East 33 managed underlying earnings (ebitda) of $5.2 million on revenue of $26.8min the 2019-20 year. The company takes a stab at revenue of $40.2m and earnings of $8m by 2021-22, with output soaring from 4m oysters to 15m.
East 33’s raising is due to close on November 16, in view of a December 3 listing.
Murray Cod Australia (MCA)
As a grower of premium seafood indigenous to NSW, Murray Cod draws obvious comparisons with the East 33 story. Providently, the Griffith based outfit’s shares have more than tripled since the company’s January 2017 ASX debut.
Shortly after listing management realised that the company needed a premium brand to distinguish itself from inferior cod in the market, characterised by an unpleasant earthy taste due to inadequate water management.
Hence, the product is known as Aquna – “flowing waters” in the indigenous tongue – and supported by a cabal of chefs including shareholder Heston Blumethal, Tetsuya Wakuda, Peter Gilmore and Josh Niland.
Having acquired another hatchery and launched plans to supersize its existing ponds, Murray Cod is on a quest to supersize its capacity from 1000 tonnes now to 10,000t by 2030.
At the time of the IPO the company was only selling 40 tonnes.
“It takes us two years to grow a fish but the demand for the fish is just fantastic,” says executive chairman Ross Anderson. “We call it a get-rich-slowly scheme.”
Murray Cod occurs only in the Murray Darling Basin and commercial fishing of the depleted wild population is banned.
Currently about 25 per cent of the output is exported, up from virtually nothing a year ago.
“Our exports will end up being 90 to 95 per cent of our volume,” Mr Anderson says.
Currently, the local market for Murray Cod amounts to a mere 100 tonnes annually, a drop in the river compared with the 22,000t of barramundi (mainly imported) we chomp through.
Angel Seafood (AS1)
Pacific oysters may have been introduced here but Angel grows them in abundance on South Australia’s Eyre Peninsula.

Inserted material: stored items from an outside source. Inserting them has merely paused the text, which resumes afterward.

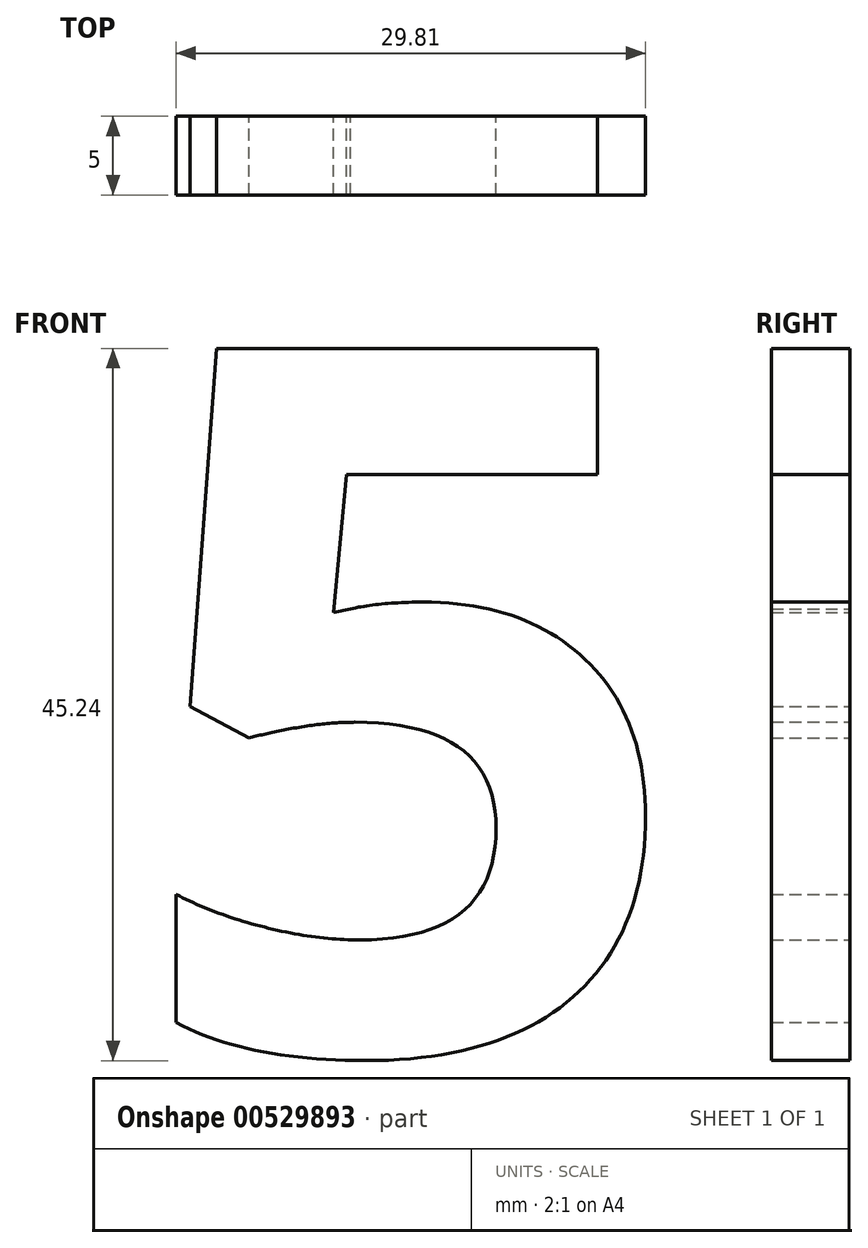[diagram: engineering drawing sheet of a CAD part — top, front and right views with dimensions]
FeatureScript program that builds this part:
annotation { "Feature Type Name" : "Feature", "Feature Type Description" : "" }
export const myFeature = defineFeature(function(context is Context, id is Id, definition is map)
    precondition{}
    {
        {
            var Q0;
            Q0=qCreatedBy(makeId("Front.planeOp"),FACE);
            var sketch = newSketch(context, id + "F0", { "sketchPlane" : qUnion([Q0])});
            skText(sketch, "E0", { "text": "5", "fontName": "OpenSans-Bold.ttf"});
            const initialGuessF0  = {"E0": [-0.06644, 0.02009, 1, 0, 0.045]};
            skSetInitialGuess(sketch, initialGuessF0);
            skSolve(sketch);
        }
        {
            var Q0;
            Q0=makeQuery(id+"F0.imprint","IMPRINT",FACE,{"disambiguationData":[TD([[makeQuery(id+"F0.imprint","IMPRINT",EDGE,{"derivedFrom":sQuery(id+"F0.wireOp",EDGE,"E0.sketch_text.stroke-0")}),-1.0]])]});
            extrude(context, id + "F1", {"entities" : qUnion([Q0]), "depth" : 5 * mm, "offsetDistance" : 25 * mm});
        }
    });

The Thorney Investments backed grower claims to be the southern hemisphere’s biggest sustainable and organic certified Pacific oyster grower – and we’re not arguing with that.
While Angel shares are adrift of their 20c IPO price in February 2018, the company is a positive portent for East 33 in terms of being able to scale up production and crack export markets.
Angel churned out a record 2.7 million oysters in the September quarter, up 78 per cent and also recorded positive cash flow of $408,000. Angel’s $4.5 million of revenue to date already exceeds the calendar 2019 tally of $4.3m
The company has an inventory of 22 million oysters in the water.
Angel uses a multi-bay approach, which each one exhibiting differing growing characteristics such as water flow rates, nutrition and temperature.
This approach hedged against the risk of the entire crop being wiped out by disease.
As well as their famed aphrodisiac qualities, oysters are also rich in zinc, protein, vitamin D and Omega-3 fatty acids.
You either love’ em or you loathe ‘em, though.
Disclaimer: The companies covered in this article (unless disclosed) are not current clients of Independent Investment Research (IIR). Under no circumstances have there been any inducements or like made by the company mentioned to either IIR or the author. The views here are independent and have no nexus to IIR’s core research offering. The views here are not recommendations and should not be considered as general advice in terms of stock recommendations in the ordinary sense.